- WHAT NEEDS TO BE DONE
Using the material that follows, output exactly the lines from the one containing "table_cell [401, 1075, 574, 1153]" through the one containing "table_cell [401, 996, 574, 1074]", with both ends kept.

- PROVIDED DATA

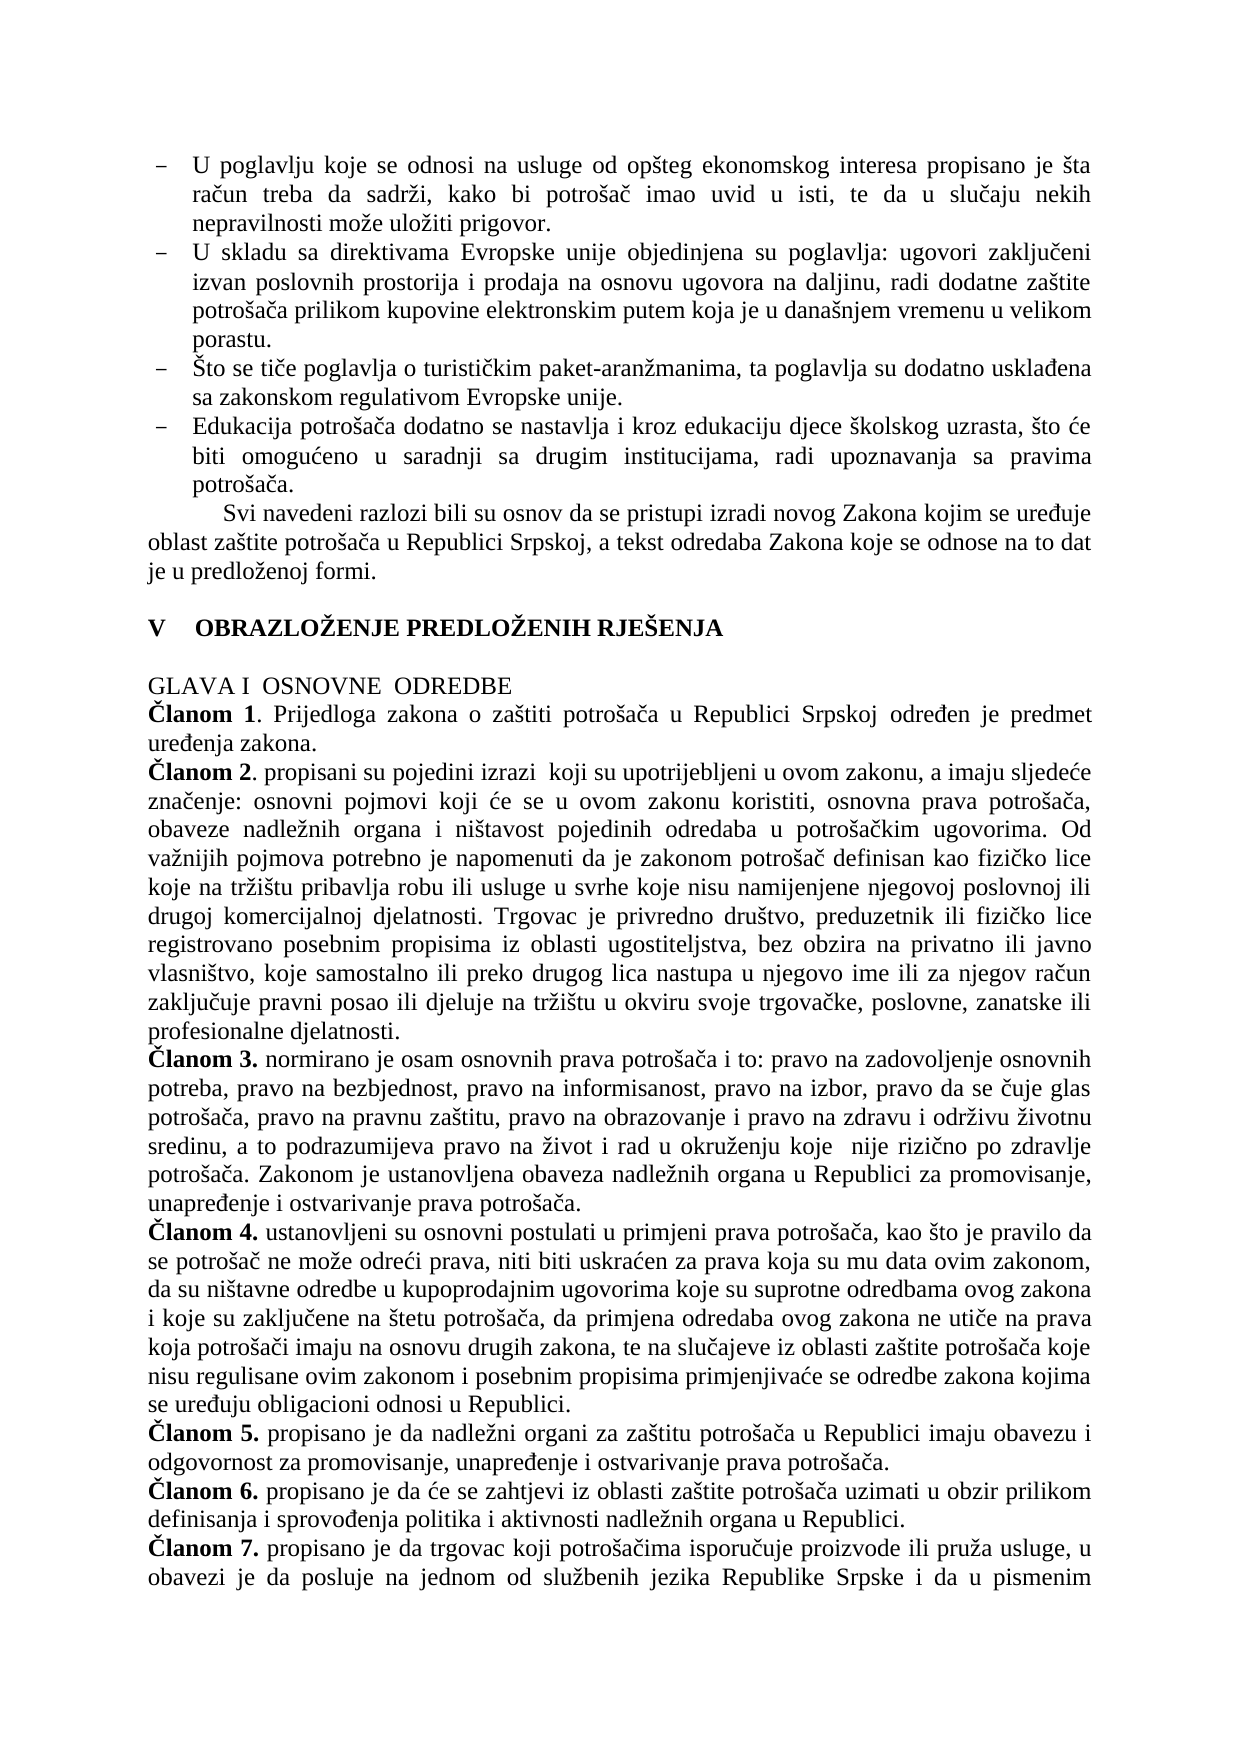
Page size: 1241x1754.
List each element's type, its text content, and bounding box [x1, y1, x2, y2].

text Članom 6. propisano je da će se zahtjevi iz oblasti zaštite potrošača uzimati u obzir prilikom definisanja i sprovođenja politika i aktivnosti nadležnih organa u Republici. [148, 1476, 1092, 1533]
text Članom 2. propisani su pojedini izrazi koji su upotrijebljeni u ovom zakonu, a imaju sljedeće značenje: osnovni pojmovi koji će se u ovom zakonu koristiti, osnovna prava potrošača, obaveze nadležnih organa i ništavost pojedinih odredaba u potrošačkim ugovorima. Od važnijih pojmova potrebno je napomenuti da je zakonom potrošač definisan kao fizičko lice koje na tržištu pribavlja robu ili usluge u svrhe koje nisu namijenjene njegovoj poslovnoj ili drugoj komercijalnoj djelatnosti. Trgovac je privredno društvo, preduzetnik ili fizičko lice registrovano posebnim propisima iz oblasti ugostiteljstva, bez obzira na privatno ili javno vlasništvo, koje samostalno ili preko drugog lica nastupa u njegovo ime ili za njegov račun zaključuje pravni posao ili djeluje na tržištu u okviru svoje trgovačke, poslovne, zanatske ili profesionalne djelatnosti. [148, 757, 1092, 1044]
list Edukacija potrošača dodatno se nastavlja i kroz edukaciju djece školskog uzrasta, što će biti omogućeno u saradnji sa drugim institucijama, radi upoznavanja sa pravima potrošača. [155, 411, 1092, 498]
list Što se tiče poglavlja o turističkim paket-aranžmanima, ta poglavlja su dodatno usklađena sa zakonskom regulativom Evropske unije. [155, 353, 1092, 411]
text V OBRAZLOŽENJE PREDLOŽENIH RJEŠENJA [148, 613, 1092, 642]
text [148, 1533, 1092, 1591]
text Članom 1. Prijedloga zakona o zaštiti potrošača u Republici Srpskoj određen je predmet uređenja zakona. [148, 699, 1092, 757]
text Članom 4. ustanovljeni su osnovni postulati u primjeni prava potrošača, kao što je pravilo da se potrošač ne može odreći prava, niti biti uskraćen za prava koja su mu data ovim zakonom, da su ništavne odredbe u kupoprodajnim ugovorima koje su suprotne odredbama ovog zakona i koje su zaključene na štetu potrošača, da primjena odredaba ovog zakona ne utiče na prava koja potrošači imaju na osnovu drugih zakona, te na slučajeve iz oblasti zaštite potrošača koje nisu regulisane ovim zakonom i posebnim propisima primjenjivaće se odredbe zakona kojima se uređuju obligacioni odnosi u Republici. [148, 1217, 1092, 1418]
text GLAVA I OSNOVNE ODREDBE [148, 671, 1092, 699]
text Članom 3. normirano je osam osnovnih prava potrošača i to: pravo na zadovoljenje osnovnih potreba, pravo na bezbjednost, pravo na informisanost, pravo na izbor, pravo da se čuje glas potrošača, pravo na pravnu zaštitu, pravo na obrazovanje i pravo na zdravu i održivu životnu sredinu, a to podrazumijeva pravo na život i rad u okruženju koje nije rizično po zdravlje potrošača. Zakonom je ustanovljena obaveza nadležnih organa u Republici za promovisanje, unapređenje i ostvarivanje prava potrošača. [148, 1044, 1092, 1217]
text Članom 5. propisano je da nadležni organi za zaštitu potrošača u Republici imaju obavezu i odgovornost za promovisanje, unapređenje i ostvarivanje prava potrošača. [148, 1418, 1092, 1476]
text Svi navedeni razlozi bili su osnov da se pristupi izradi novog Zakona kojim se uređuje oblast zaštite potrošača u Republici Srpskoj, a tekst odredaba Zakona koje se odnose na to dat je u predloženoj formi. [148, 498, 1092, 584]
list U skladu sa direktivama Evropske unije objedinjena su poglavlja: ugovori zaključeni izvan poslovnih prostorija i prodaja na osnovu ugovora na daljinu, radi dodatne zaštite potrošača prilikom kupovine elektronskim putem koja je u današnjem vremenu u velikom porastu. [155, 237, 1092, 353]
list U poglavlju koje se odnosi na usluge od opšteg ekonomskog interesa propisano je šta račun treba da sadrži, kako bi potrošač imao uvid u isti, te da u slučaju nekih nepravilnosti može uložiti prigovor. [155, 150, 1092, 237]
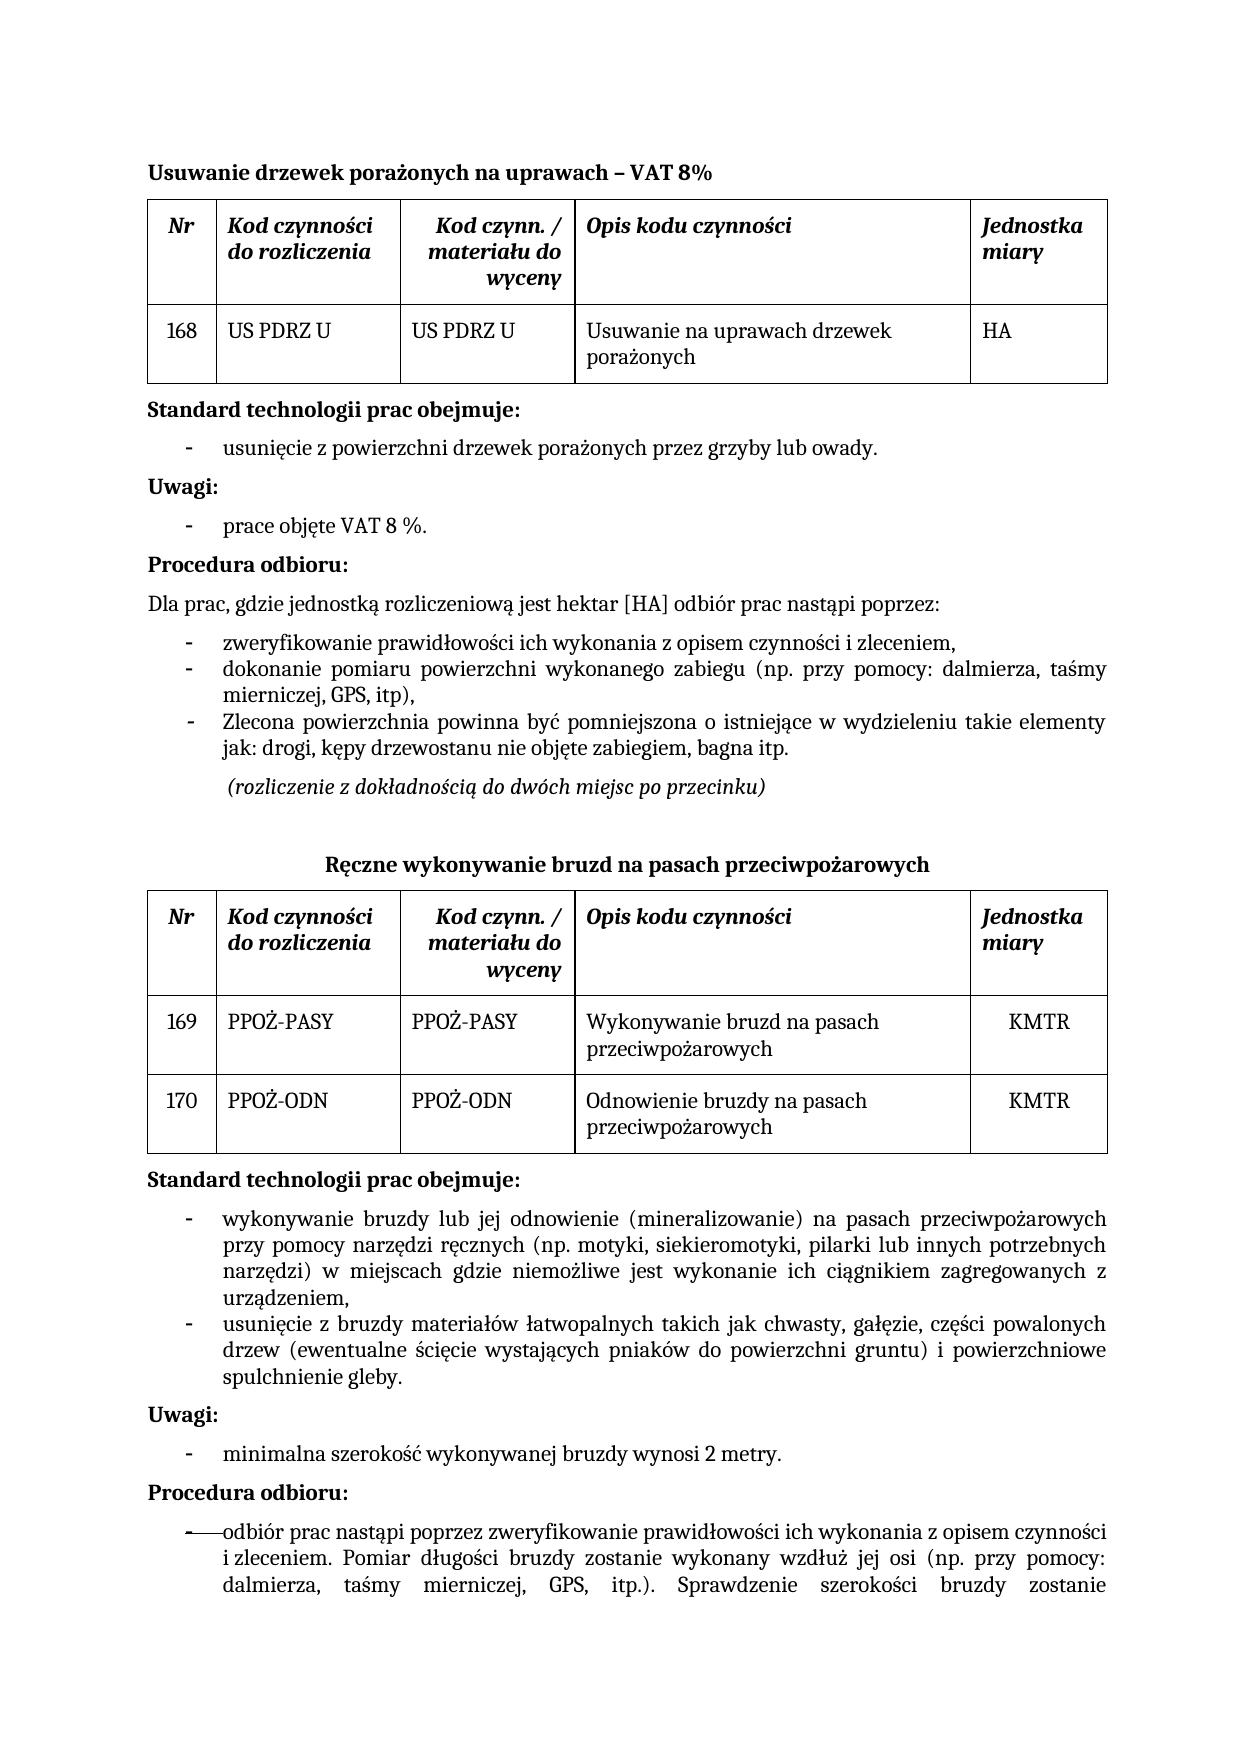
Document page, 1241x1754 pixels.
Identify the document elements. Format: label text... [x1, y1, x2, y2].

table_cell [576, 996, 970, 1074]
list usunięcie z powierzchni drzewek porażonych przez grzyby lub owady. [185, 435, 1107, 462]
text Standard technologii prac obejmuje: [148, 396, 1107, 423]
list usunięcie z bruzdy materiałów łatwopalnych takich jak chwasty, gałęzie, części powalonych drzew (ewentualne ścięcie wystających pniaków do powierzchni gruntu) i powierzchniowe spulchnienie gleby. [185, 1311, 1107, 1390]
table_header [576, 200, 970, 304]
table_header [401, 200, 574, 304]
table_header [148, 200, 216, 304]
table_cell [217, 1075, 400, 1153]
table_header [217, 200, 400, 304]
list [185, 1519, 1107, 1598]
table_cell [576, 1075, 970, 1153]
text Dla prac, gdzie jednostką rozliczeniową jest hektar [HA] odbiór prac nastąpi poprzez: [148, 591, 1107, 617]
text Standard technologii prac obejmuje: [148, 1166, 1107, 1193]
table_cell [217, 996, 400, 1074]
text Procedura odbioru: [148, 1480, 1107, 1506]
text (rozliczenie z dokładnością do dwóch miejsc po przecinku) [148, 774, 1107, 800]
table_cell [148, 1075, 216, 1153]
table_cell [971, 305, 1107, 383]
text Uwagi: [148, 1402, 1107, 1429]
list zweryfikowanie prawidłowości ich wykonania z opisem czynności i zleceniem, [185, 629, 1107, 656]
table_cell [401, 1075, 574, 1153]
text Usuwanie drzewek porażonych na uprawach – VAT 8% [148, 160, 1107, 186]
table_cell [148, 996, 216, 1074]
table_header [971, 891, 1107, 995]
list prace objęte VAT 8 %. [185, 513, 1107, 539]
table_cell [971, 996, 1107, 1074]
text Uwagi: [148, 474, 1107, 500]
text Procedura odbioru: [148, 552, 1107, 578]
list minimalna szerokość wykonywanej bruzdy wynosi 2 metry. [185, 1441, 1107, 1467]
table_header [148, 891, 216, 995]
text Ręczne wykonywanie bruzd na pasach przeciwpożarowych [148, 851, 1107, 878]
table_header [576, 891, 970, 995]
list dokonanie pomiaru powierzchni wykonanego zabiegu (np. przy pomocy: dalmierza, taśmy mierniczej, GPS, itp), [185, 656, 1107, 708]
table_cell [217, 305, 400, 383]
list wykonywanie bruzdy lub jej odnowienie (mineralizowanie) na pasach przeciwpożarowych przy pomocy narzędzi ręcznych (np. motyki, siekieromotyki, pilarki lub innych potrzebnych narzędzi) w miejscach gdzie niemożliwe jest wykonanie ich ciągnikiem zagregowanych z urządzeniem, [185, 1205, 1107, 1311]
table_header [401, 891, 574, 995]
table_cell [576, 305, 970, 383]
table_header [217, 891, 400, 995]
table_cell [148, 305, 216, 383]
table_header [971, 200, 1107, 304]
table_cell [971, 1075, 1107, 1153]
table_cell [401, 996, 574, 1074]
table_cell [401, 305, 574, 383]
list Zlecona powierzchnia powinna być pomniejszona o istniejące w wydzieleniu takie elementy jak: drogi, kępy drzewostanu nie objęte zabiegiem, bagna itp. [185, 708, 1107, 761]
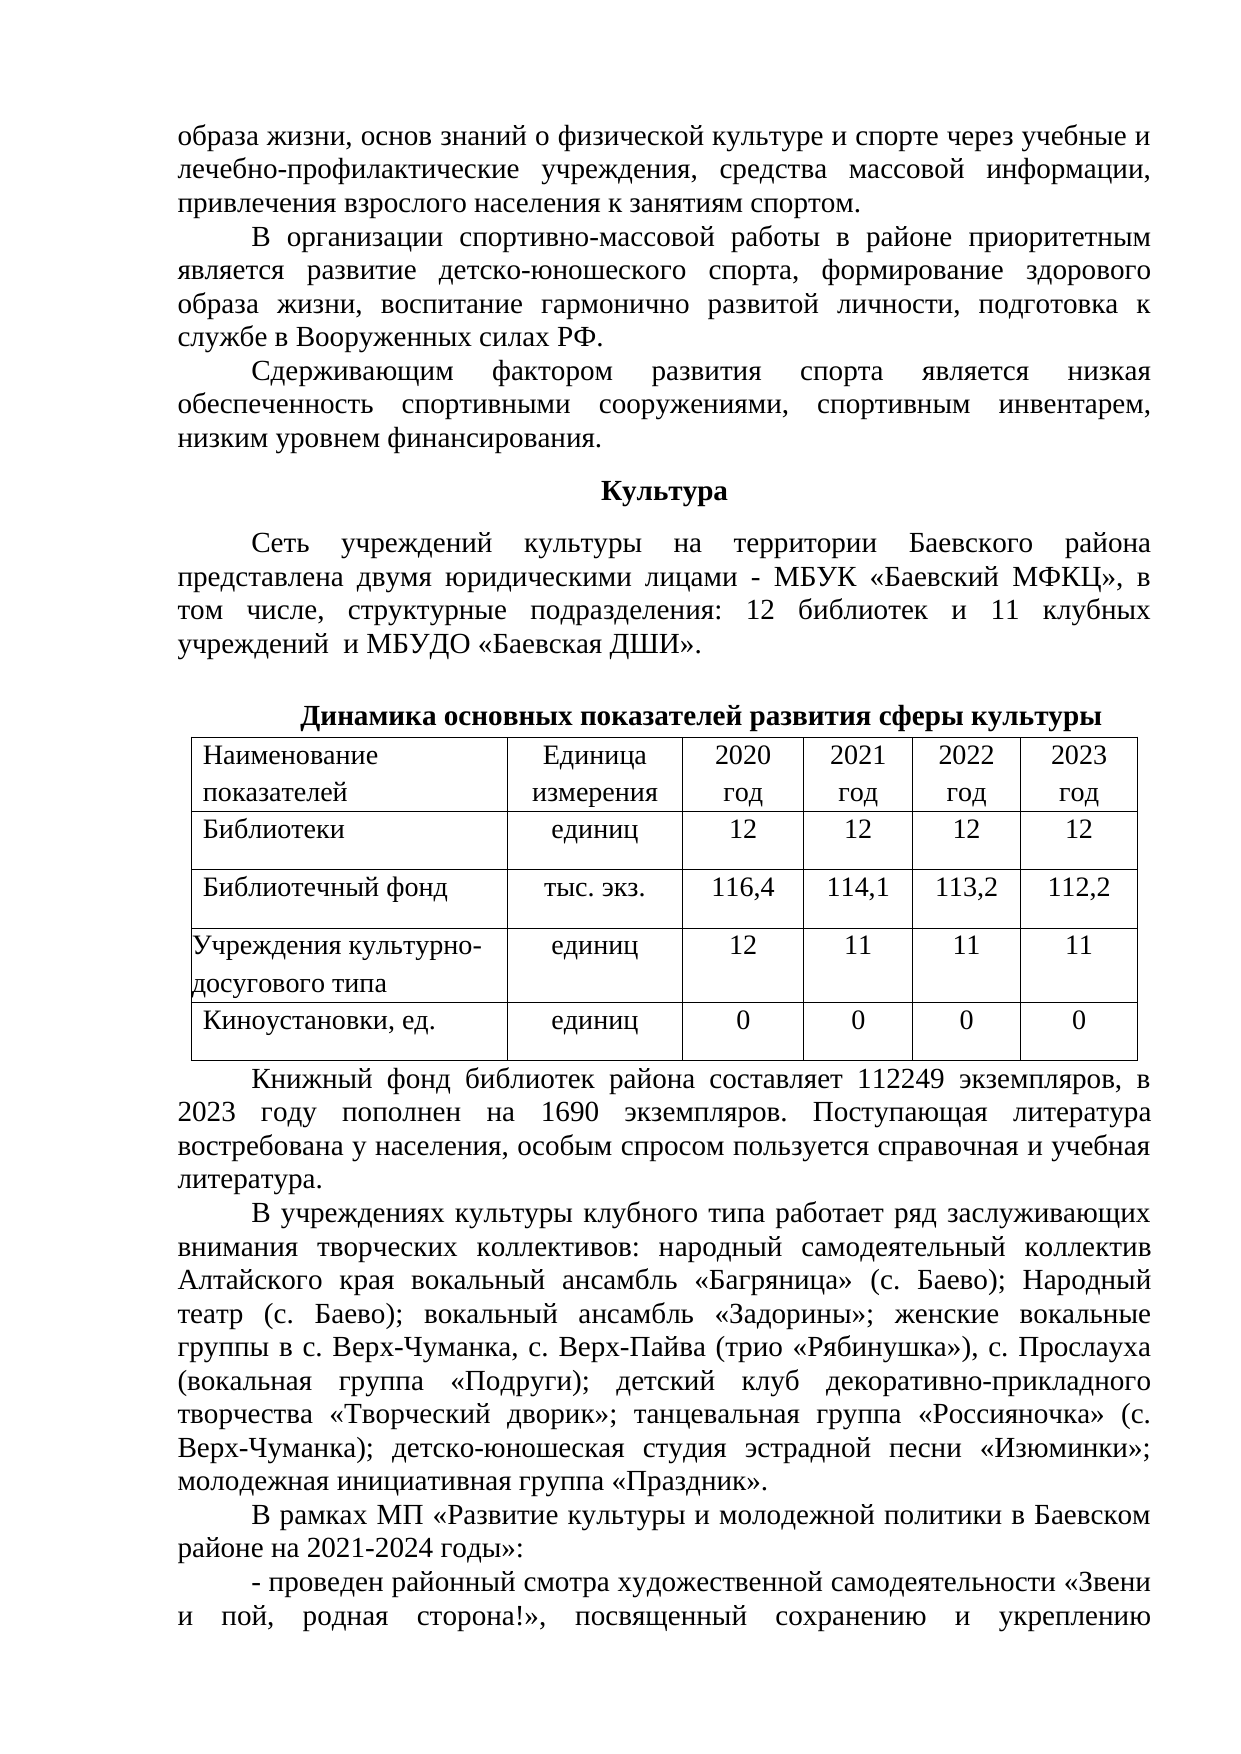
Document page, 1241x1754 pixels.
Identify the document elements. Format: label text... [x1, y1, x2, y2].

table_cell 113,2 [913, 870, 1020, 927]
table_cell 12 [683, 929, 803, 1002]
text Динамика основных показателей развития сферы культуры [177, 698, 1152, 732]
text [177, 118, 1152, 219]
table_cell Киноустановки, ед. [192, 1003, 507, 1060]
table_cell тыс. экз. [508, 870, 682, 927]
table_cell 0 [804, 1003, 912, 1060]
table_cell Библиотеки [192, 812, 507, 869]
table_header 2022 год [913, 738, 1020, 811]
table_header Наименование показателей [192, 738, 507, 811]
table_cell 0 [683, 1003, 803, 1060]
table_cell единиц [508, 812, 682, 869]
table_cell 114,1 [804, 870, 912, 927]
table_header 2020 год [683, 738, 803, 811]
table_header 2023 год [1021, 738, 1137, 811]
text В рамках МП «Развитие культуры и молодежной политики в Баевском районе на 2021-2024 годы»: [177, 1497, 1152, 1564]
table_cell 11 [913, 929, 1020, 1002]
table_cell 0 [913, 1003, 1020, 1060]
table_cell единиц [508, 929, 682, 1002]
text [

- THE COMPLETED TASK
table_cell [401, 1075, 574, 1153]
text Usuwanie drzewek porażonych na uprawach – VAT 8% [148, 160, 1107, 186]
table_cell [148, 996, 216, 1074]
table_header [971, 891, 1107, 995]
list prace objęte VAT 8 %. [185, 513, 1107, 539]
table_cell [971, 996, 1107, 1074]
text Uwagi: [148, 474, 1107, 500]
text Procedura odbioru: [148, 552, 1107, 578]
list minimalna szerokość wykonywanej bruzdy wynosi 2 metry. [185, 1441, 1107, 1467]
table_header [148, 891, 216, 995]
text Ręczne wykonywanie bruzd na pasach przeciwpożarowych [148, 851, 1107, 878]
table_header [576, 891, 970, 995]
list dokonanie pomiaru powierzchni wykonanego zabiegu (np. przy pomocy: dalmierza, taśmy mierniczej, GPS, itp), [185, 656, 1107, 708]
table_cell [217, 305, 400, 383]
list wykonywanie bruzdy lub jej odnowienie (mineralizowanie) na pasach przeciwpożarowych przy pomocy narzędzi ręcznych (np. motyki, siekieromotyki, pilarki lub innych potrzebnych narzędzi) w miejscach gdzie niemożliwe jest wykonanie ich ciągnikiem zagregowanych z urządzeniem, [185, 1205, 1107, 1311]
table_header [401, 891, 574, 995]
table_cell [576, 305, 970, 383]
table_header [217, 891, 400, 995]
table_cell [148, 305, 216, 383]
table_header [971, 200, 1107, 304]
table_cell [971, 1075, 1107, 1153]
table_cell [401, 996, 574, 1074]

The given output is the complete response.